How to solve the wear of the hollow glass production line? Currently, there is no unified classification method for the wear of hollow glass production lines, which can generally be summarized into two categories: one is the description of the wear appearance based on the wear results, such as pitting wear, adhesive wear, and abrasion wear; the other is based on the friction mechanism, divided into abrasive wear, adhesive wear, fatigue wear, and corrosive wear.

1. Adhesive wear of the hollow glass production line occurs under the action of tangential force, where the adsorbed film and contamination film on the surface of the friction pair are destroyed, causing cold welding at various points of interaction on the surface profile peaks.
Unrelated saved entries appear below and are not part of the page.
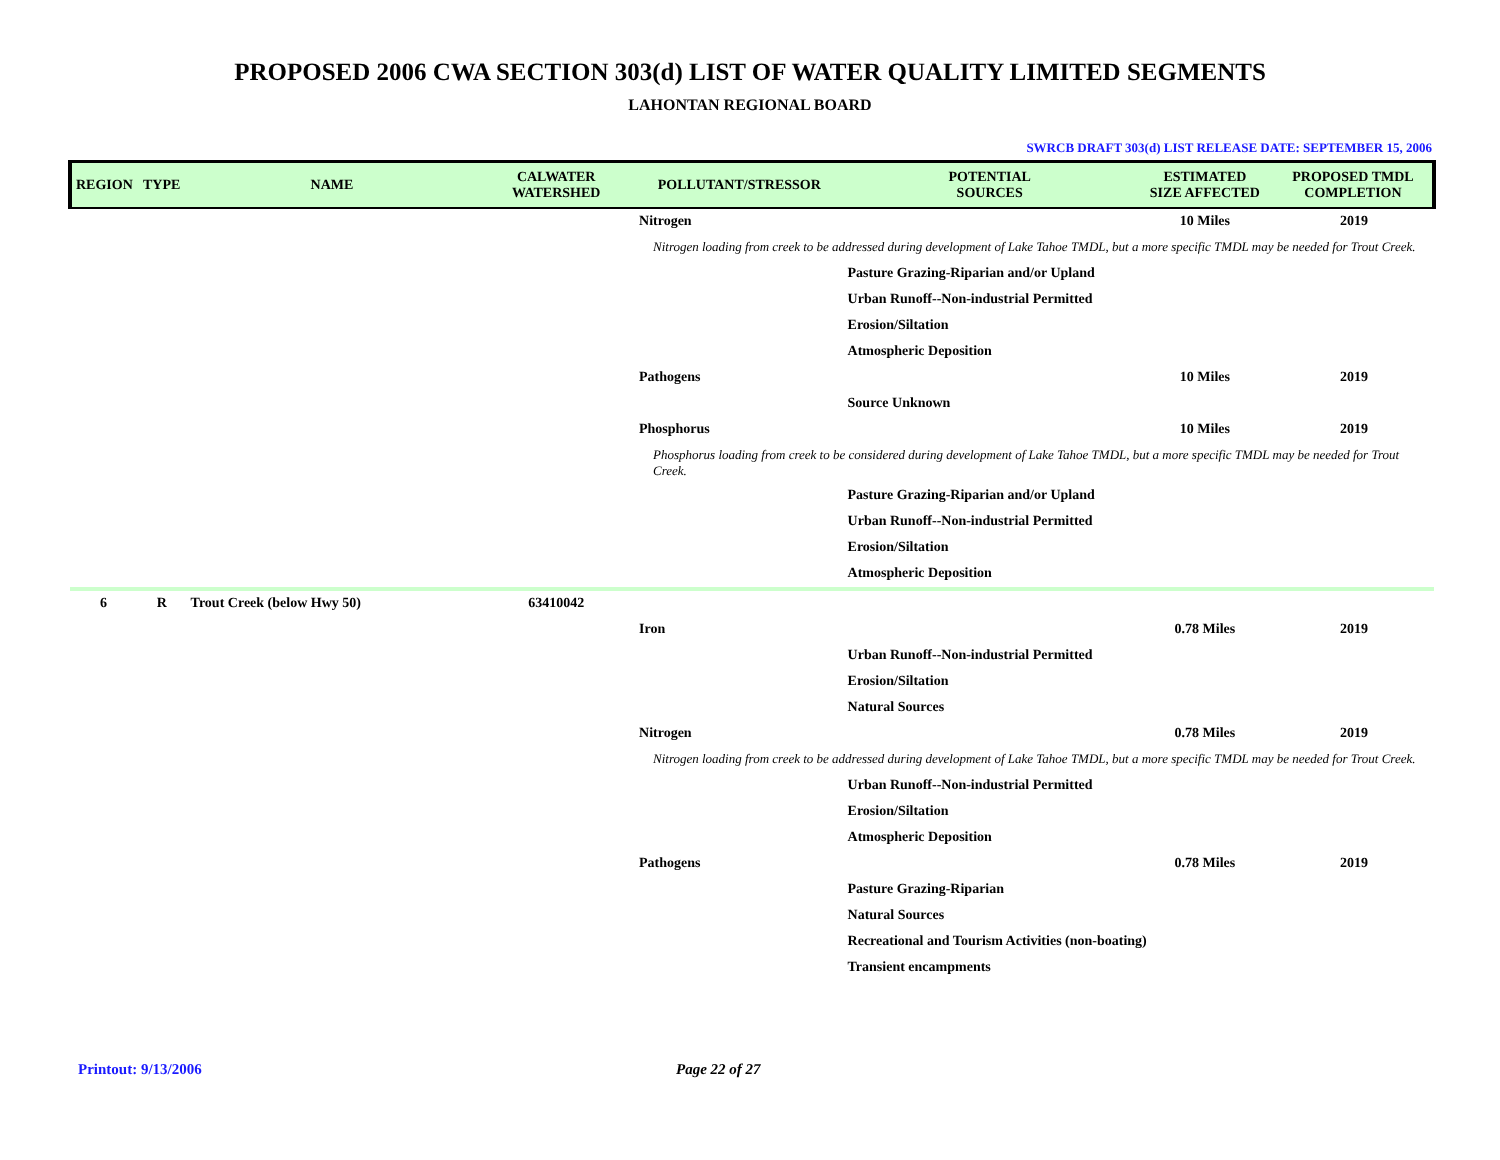PROPOSED 2006 CWA SECTION 303(d) LIST OF WATER QUALITY LIMITED SEGMENTS
LAHONTAN REGIONAL BOARD
SWRCB DRAFT 303(d) LIST RELEASE DATE: SEPTEMBER 15, 2006
| REGION | TYPE | NAME | CALWATER WATERSHED | POLLUTANT/STRESSOR | POTENTIAL SOURCES | ESTIMATED SIZE AFFECTED | PROPOSED TMDL COMPLETION |
| --- | --- | --- | --- | --- | --- | --- | --- |
| | | | | Nitrogen | | 10 Miles | 2019 |
| | | | | Nitrogen loading from creek to be addressed during development of Lake Tahoe TMDL, but a more specific TMDL may be needed for Trout Creek. | | | |
| | | | | | Pasture Grazing-Riparian and/or Upland | | |
| | | | | | Urban Runoff--Non-industrial Permitted | | |
| | | | | | Erosion/Siltation | | |
| | | | | | Atmospheric Deposition | | |
| | | | | Pathogens | | 10 Miles | 2019 |
| | | | | | Source Unknown | | |
| | | | | Phosphorus | | 10 Miles | 2019 |
| | | | | Phosphorus loading from creek to be considered during development of Lake Tahoe TMDL, but a more specific TMDL may be needed for Trout Creek. | | | |
| | | | | | Pasture Grazing-Riparian and/or Upland | | |
| | | | | | Urban Runoff--Non-industrial Permitted | | |
| | | | | | Erosion/Siltation | | |
| | | | | | Atmospheric Deposition | | |
| 6 | R | Trout Creek (below Hwy 50) | 63410042 | | | | |
| | | | | Iron | | 0.78 Miles | 2019 |
| | | | | | Urban Runoff--Non-industrial Permitted | | |
| | | | | | Erosion/Siltation | | |
| | | | | | Natural Sources | | |
| | | | | Nitrogen | | 0.78 Miles | 2019 |
| | | | | Nitrogen loading from creek to be addressed during development of Lake Tahoe TMDL, but a more specific TMDL may be needed for Trout Creek. | | | |
| | | | | | Urban Runoff--Non-industrial Permitted | | |
| | | | | | Erosion/Siltation | | |
| | | | | | Atmospheric Deposition | | |
| | | | | Pathogens | | 0.78 Miles | 2019 |
| | | | | | Pasture Grazing-Riparian | | |
| | | | | | Natural Sources | | |
| | | | | | Recreational and Tourism Activities (non-boating) | | |
| | | | | | Transient encampments | | |
Printout: 9/13/2006 Page 22 of 27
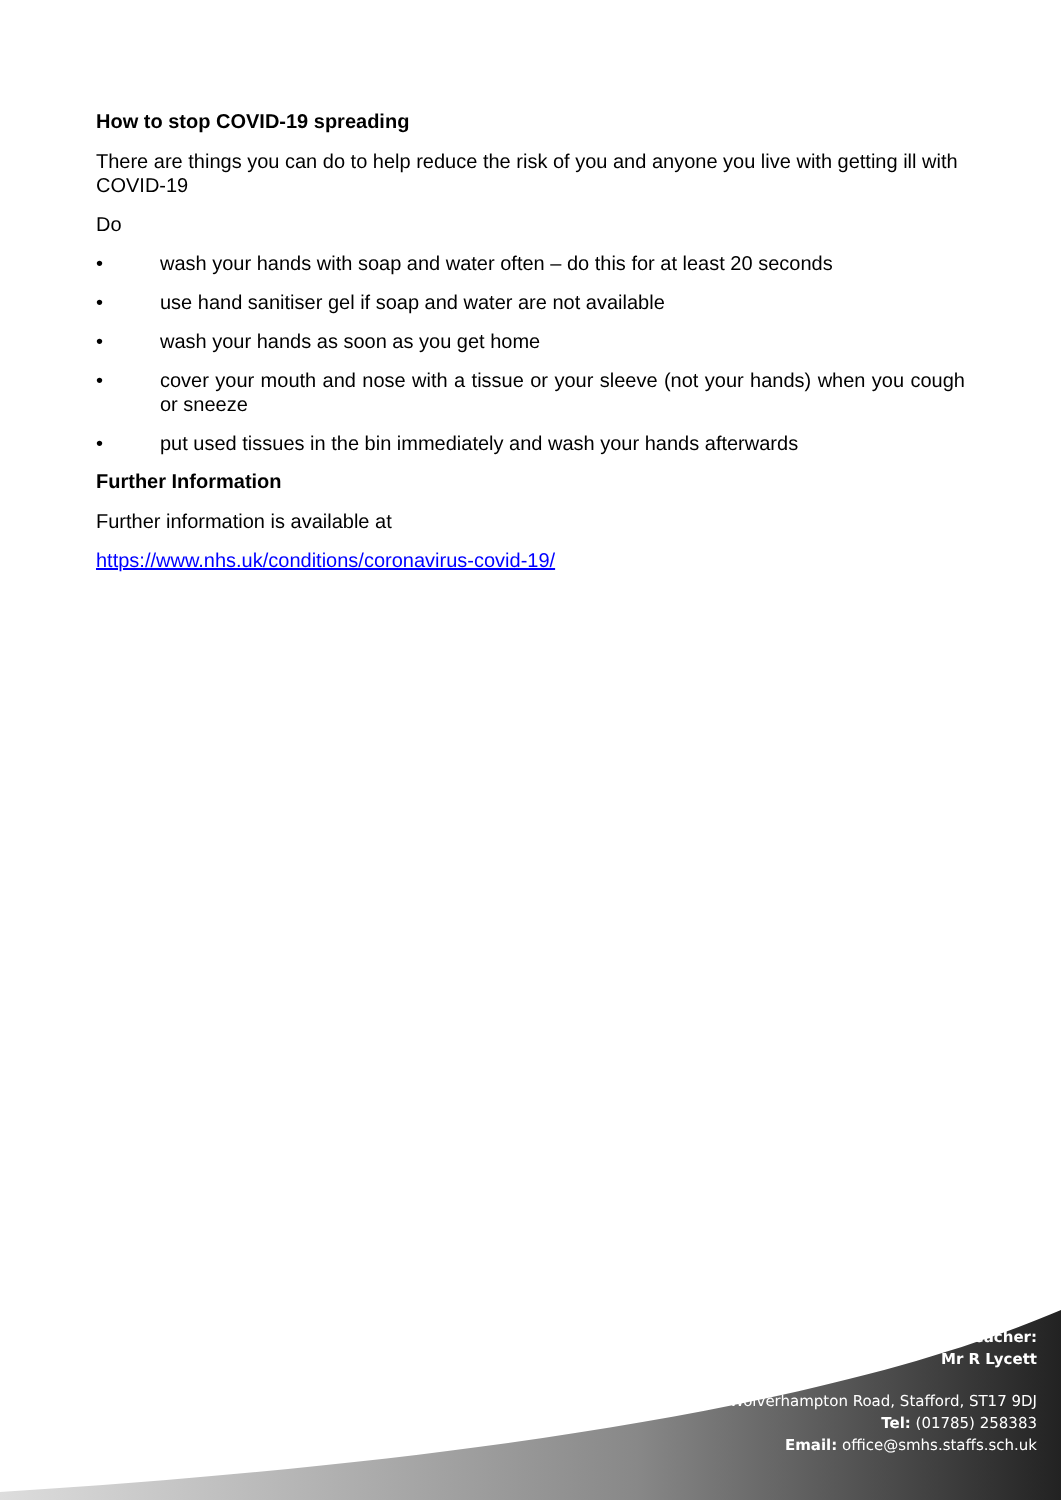How to stop COVID-19 spreading
There are things you can do to help reduce the risk of you and anyone you live with getting ill with COVID-19
Do
• wash your hands with soap and water often – do this for at least 20 seconds
• use hand sanitiser gel if soap and water are not available
• wash your hands as soon as you get home
• cover your mouth and nose with a tissue or your sleeve (not your hands) when you cough or sneeze
• put used tissues in the bin immediately and wash your hands afterwards
Further Information
Further information is available at
https://www.nhs.uk/conditions/coronavirus-covid-19/
Headteacher:
Mr R Lycett
Wolverhampton Road, Stafford, ST17 9DJ
Tel: (01785) 258383
Email: office@smhs.staffs.sch.uk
Due to relative motion, material transfers from one surface to another, forming adhesive wear. In this process, sometimes materials may reattach to the original surface, resulting in reverse transfer, or detach from the adhered surface and become free particles. The greater the load and the higher the surface temperature, the more severe the adhesive phenomenon. Severe adhesive wear can cause the moving pair to seize. Adhesive wear is the most common form of wear between metal friction pairs.

To reduce adhesive wear, the following measures can be taken: ① Reasonably select paired materials. The same type of metal is more prone to adhesion than different types; brittle materials have stronger anti-adhesion capabilities than plastic materials. Surface treatments (such as surface heat treatment, electroplating, spraying, etc.) can prevent adhesive wear. ② Limit the temperature of the friction surface. ⑤ Use lubricants containing oiliness and extreme pressure additives. ④ Control the pressure.

2. Abrasive wear of the hollow glass production line occurs when free hard particles (such as dust or metal particles caused by wear) or hard profile peaks enter the contact surface, plowing many grooves on the surface of softer materials, leading to material detachment, which is called abrasive wear. Abrasive wear is related to the hardness of the friction pair materials and the hardness of the abrasive particles. Sometimes, selecting cheaper materials and regularly replacing easily worn parts is more in line with economic principles.

3. Fatigue wear of the hollow glass production line occurs under variable contact stress. If this stress exceeds the corresponding contact fatigue limit of the material, fatigue cracks will form at the surface of the friction pair or at a certain depth below the surface. As the cracks expand and connect, metal particles will detach from the working surface of the parts, leading to a pitting damage phenomenon on the surface, known as fatigue wear or fatigue pitting.

To improve the fatigue life of the component surfaces, in addition to reasonably selecting friction pair materials, attention should also be paid to: ① Reasonably select the surface roughness of the contact surfaces of the parts. Generally, the smaller the surface roughness value, the longer the fatigue life. ② Reasonably select the viscosity of the lubricating oil. Low-viscosity oil is prone to penetrate cracks, accelerating crack propagation. High-viscosity lubricating oil is beneficial for uniform distribution of contact stress, improving resistance to fatigue wear. Adding extreme pressure additives or solid lubricants to the lubricating oil can enhance the fatigue resistance of the contact surfaces. ③ Reasonably select the hardness of the contact surfaces of the parts. Taking bearing steel as an example, when the hardness is 62HRc, the resistance to fatigue wear is the highest; increasing or decreasing the surface hardness significantly reduces the lifespan.

4. Corrosive wear of the hollow glass production line refers to the surface damage caused by chemical or electrochemical reactions between metals and surrounding media (such as acids in the air, lubricating oils, etc.) during the friction process, known as corrosive wear. Among them, oxidative wear is the most common, which occurs when metal friction pairs work in oxidative media, repeatedly generating and wearing away the oxide film on the contact surface. In fact, it is a process where chemical oxidation and mechanical wear occur successively. The extent of oxidative wear depends on the bonding strength and oxidation rate of the oxide film.

In addition to the four basic types of wear in hollow glass production lines mentioned above, there are also some wear phenomena that can be considered as derivatives or composites of the basic wear types. The former includes erosive wear, while the latter includes fretting wear.